- Born: September 5, 1886 Portugal
- Died: August 2, 1964 (aged 77) Portugal
- Allegiance: Portugal
- Branch: Portuguese Army
- Commands: PVDE (founder and director), Interpol (President, 1956–1961)
- Known for: Founding PVDE, presidency of Interpol
- Conflicts: World War I
- Awards: Commander of the Royal Victorian Order

= Agostinho Lourenço =

Portuguese secret police official

Agostinho Lourenço da Conceição Pereira (5 September 1886 – 2 August 1964) was a Portuguese soldier, best known for founding and running the Portuguese political police under the Estado Novo.

Lourenço fought in World War I for the British. After the war, he acted briefly as governor of Leiria. He was made Commander of the Royal Victorian Order for services to the future Edward VIII, then Prince of Wales, who was visiting Lisbon in 1931.

In 1933, in the early days of the Salazar regime, Lourenço founded the PVDE, Portugal's security and immigration police.
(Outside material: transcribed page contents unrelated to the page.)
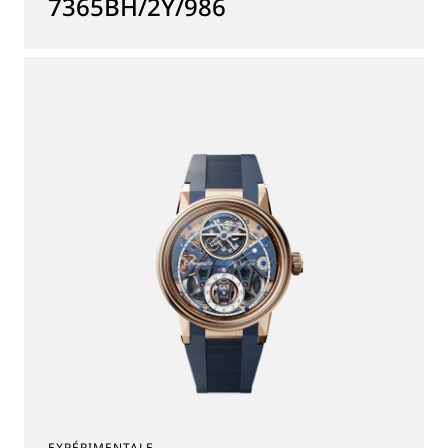
7365BH/2Y/986
EXPÉRIMENTALE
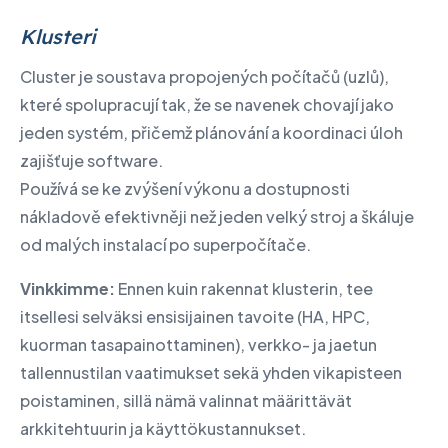
Klusteri
Cluster je soustava propojených počítačů (uzlů),
které spolupracují tak, že se navenek chovají jako
jeden systém, přičemž plánování a koordinaci úloh
zajišťuje software.
Používá se ke zvýšení výkonu a dostupnosti
nákladově efektivněji než jeden velký stroj a škáluje
od malých instalací po superpočítače.
Vinkkimme:
Ennen kuin rakennat klusterin, tee
itsellesi selväksi ensisijainen tavoite (HA, HPC,
kuorman tasapainottaminen), verkko- ja jaetun
tallennustilan vaatimukset sekä yhden vikapisteen
poistaminen, sillä nämä valinnat määrittävät
arkkitehtuurin ja käyttökustannukset.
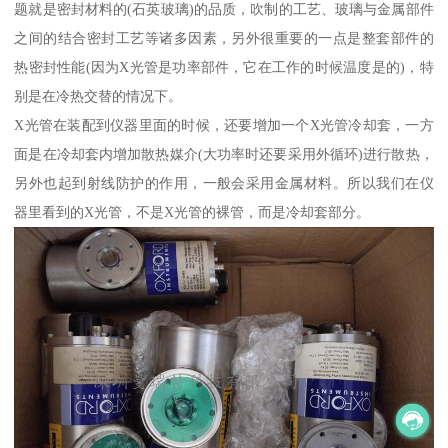
题就是密封材料的(石英玻璃)的品质，吹制的工艺、玻璃与金属部件
之间的结合密封工艺等诸多因素，另外很重要的一点是整套部件的
热密封性能(因为X光管是功率部件，它在工作的时候温度是的)，特
别是在冷热交替的情况下。
X光管在装配到仪器里面的时候，还要增加一个X光管冷却套，一方
面是在冷却套内增加散热媒介(大功率时还要采用外循环)进行散热，
另外也起到射线防护的作用，一般会采用金属材料。所以我们在仪
器里看到的X光管，不是X光管的裸管，而是冷却套部分。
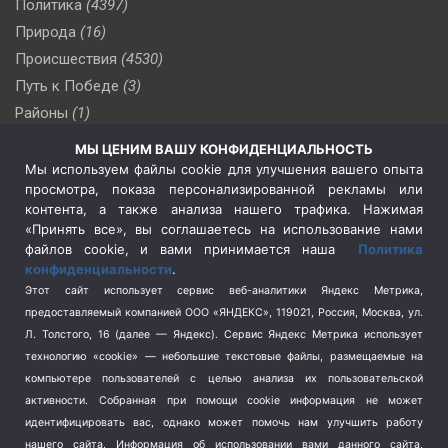
Политика
(4397)
Природа
(16)
Происшествия
(4530)
Путь к Победе
(3)
Районы
(1)
Россия
(510)
МЫ ЦЕНИМ ВАШУ КОНФИДЕНЦИАЛЬНОСТЬ
Сельское хозяйство
(3)
Мы используем файлы cookie для улучшения вашего опыта
просмотра, показа персонализированной рекламы или
Социальная политика
(3)
контента, а также анализа нашего трафика. Нажимая
Спецоперация в Украине
(657)
«Принять все», вы соглашаетесь на использование нами
Спецоперация на Украине
(404)
файлов cookie, и вами принимается наша
Политика
конфиденциальности
.
Спорт
(740)
Этот сайт использует сервис веб-аналитики Яндекс Метрика,
Тема недели
(210)
предоставляемый компанией ООО «ЯНДЕКС», 119021, Россия, Москва, ул.
Терроризм
(1)
Л. Толстого, 16 (далее — Яндекс). Сервис Яндекс Метрика использует
Транспорт
(262)
технологию «cookie» — небольшие текстовые файлы, размещаемые на
компьютере пользователей с целью анализа их пользовательской
Туризм
(178)
активности.
Собранная при помощи cookie информация не может
Флот
(76)
идентифицировать вас, однако может помочь нам улучшить работу
Цены
(2)
нашего сайта. Информация об использовании вами данного сайта,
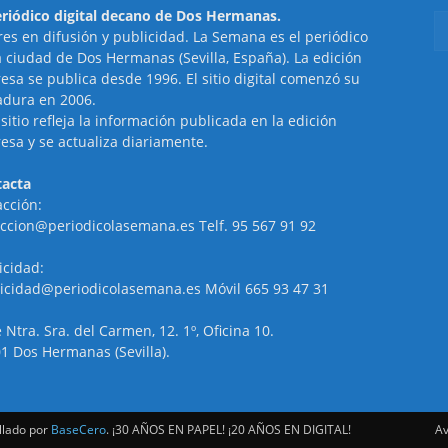
eriódico digital decano de Dos Hermanas.
res en difusión y publicidad. La Semana es el periódico
a ciudad de Dos Hermanas (Sevilla, España). La edición
esa se publica desde 1996. El sitio digital comenzó su
dura en 2006.
 sitio refleja la información publicada en la edición
esa y se actualiza diariamente.
acta
cción:
ccion@periodicolasemana.es Telf. 95 567 91 92
icidad:
icidad@periodicolasemana.es Móvil 665 93 47 31
e Ntra. Sra. del Carmen, 12. 1º, Oficina 10.
1 Dos Hermanas (Sevilla).
llado por
BaseCero
. ¡30 AÑOS EN PAPEL! ¡20 AÑOS EN DIGITAL!
Av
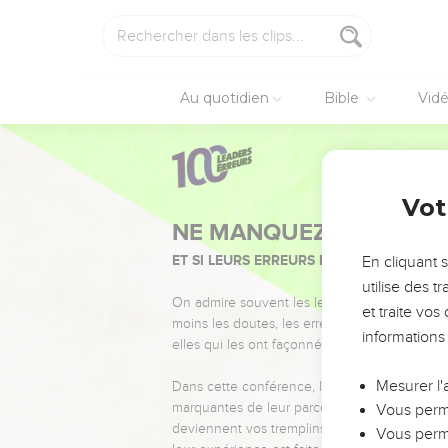
Au quotidien
Bible
Vid
Vot
NE MANQUEZ PAS L’ÉVÉ
ET SI LEURS ERREURS POUVAIENT VOUS 
En cliquant 
utilise des 
On admire souvent les leaders pour leurs réussi
et traite vo
moins les doutes, les erreurs et les saisons di
informations
elles qui les ont façonnés.
Mesurer l'
Dans cette conférence, leaders, entrepreneur
marquantes de leur parcours et les clés pour
Vous perme
deviennent vos tremplins. Que vous guidiez 
Vous perme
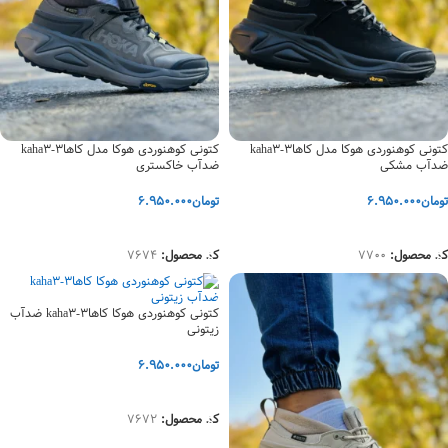
کتونی کوهنوردی هوکا مدل کاها3-kaha3
کتونی کوهنوردی هوکا مدل کاها3-kaha3
ضدآب مشکی
ضدآب خاکستری
تومان
6.950.000
تومان
6.950.000
انتخاب گزینه‌ها
انتخاب گزینه‌ها
کد محصول:
7700
کد محصول:
7674
کتونی کوهنوردی هوکا کاها3-kaha3 ضدآب
زیتونی
تومان
6.950.000
انتخاب گزینه‌ها
کد محصول:
7672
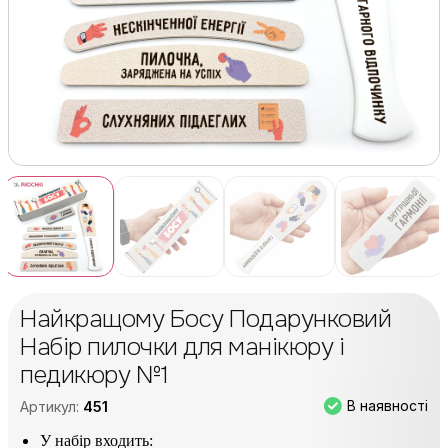
Найкращому Босу Подарунковий
Набір пилочки для манікюру і
педикюру №1
В наявності
Артикул:
451
У набір входить:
According to Professor Douglas Wheeler, "an analysis of Lourenco's career suggests strongly that British Intelligence Services' influence had an impact on the structure and activity of PVDE". Lourenço had earned a reputation with British observers, recorded in a confidential print generated at the British embassy, which suggested a "pro-British" bias on his part.

He always kept a good relationship with the MI6, which allowed him in 1956 to become the president of Interpol, which he remained for five years.